While a preferred embodiment has been set forth in detail above, those skilled in the art who have reviewed the present disclosure will readily appreciate that other embodiments can be realized within the scope of the invention. For example, specific brand names and model numbers are illustrative rather than limiting, as are specific frequency ranges and other numerical values. Also, more than two vibration sources can be used. Therefore, the present invention should be construed as limited only by the appended claims.

Claims

We claim:

1. A method for non-invasive assessment of fat in a liver of a patient, the method comprising:

(a) applying shear waves to the liver from a plurality of locations to cause the shear waves to interfere in the liver, the shear waves optionally having a frequency offset to create crawling waves in the liver;

(b) repeating step (a) over a plurality of frequencies of the shear waves;

(c) during steps (a) and (b), detecting the interfering waves using a transducer;

(d) analyzing the interfering waves detected in step (c) in a processor to determine a dispersion of a speed of the shear waves; and

(e) from the dispersion determined in step (d), assessing the fat in the liver.

2. The method of claim 1, wherein the transducer comprises an ultrasound transducer.

3. The method of claim 1, wherein step (a) comprises applying the shear waves as counter-propagating shear waves from two of said locations.

4. The method of claim 3, wherein the transducer is located between said two locations.

5. The method of claim 1, wherein the plurality of frequencies comprise frequencies within a range of 60 to 400 Hz.

6. A probe for non-invasive assessment of fat in a liver of a patient, the probe comprising:

a plurality of actuators for applying shear waves to the liver from a plurality of locations to cause the shear waves to interfere in the liver, the shear waves optionally having a frequency offset to create crawling waves in the liver; and

a transducer for detecting the interfering waves and for outputting a signal representing the crawling waves to a processor.

7. The probe of claim 6, wherein the transducer comprises an ultrasound transducer.

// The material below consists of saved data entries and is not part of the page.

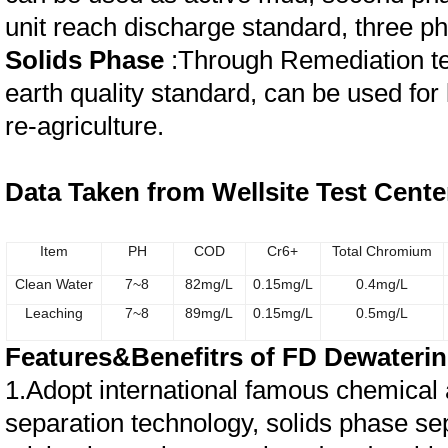
unit reach discharge standard, three p
Solids Phase
:Through Remediation te
earth quality standard, can be used for 
re-agriculture.
Data Taken from Wellsite Test Cente
Item
PH
COD
Cr6+
Total Chromium
Clean Water
7~8
82mg/L
0.15
mg/L
0.4
mg/L
Leaching
7~8
89
mg/L
0.15
mg/L
0.5
mg/L
Features&Benefitrs of FD Dewaterin
1.Adopt international famous chemical a
separation technology, solids phase sep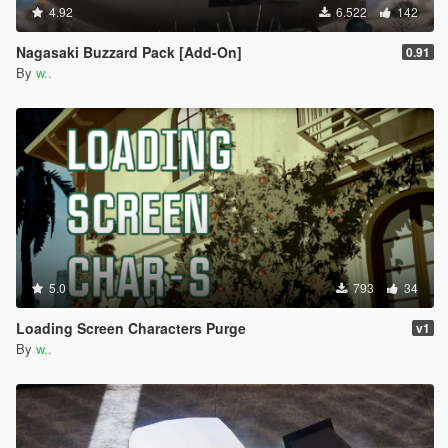
4.92
6.522
142
Nagasaki Buzzard Pack [Add-On]
0.91
By
w..
5.0
793
34
Loading Screen Characters Purge
v1
By
w..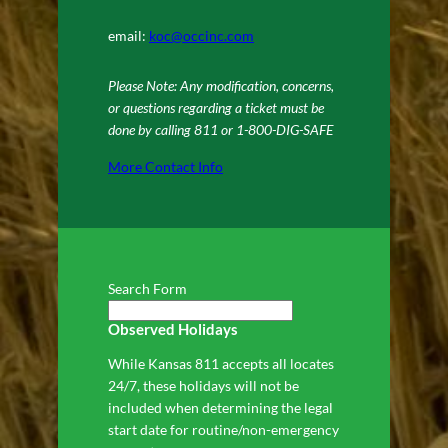
email:
koc@occinc.com
Please Note: Any modification, concerns,
or questions regarding a ticket must be
done by calling 811 or 1-800-DIG-SAFE
More Contact Info
Search Form
Observed Holidays
While Kansas 811 accepts all locates
24/7, these holidays will not be
included when determining the legal
start date for routine/non-emergency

8. The probe of claim 6, wherein the transducer is disposed between two of said actuators.

9. A system for non-invasive assessment of fat in a liver of a patient, the system comprising:

a plurality of actuators for applying shear waves to the liver from a plurality of locations to cause the shear waves to interfere in the liver, the shear waves having a frequency offset to create interfering waves in the liver;

a signal generator for controlling the plurality of actuators to apply the shear waves over a plurality of frequencies of the shear waves;

a transducer for detecting the crawling waves and for outputting a signal representing the interfering waves;

a processor, connected to the transducer to receive the signal, for analyzing the interfering waves to determine a dispersion of a speed of the shear waves; and

an output for outputting a result of analysis from the processor.

10. The system of claim 9, wherein the transducer comprises an ultrasound transducer.

11. The system of claim 9, wherein the actuators are configured to apply the shear waves as counter-propagating shear waves from two of said locations.

12. The system of claim 11, wherein the transducer is located between said two locations.

13. The system of claim 9, wherein the signal generator is configured such that the plurality of frequencies comprise frequencies within a range of 60 to 400 Hz.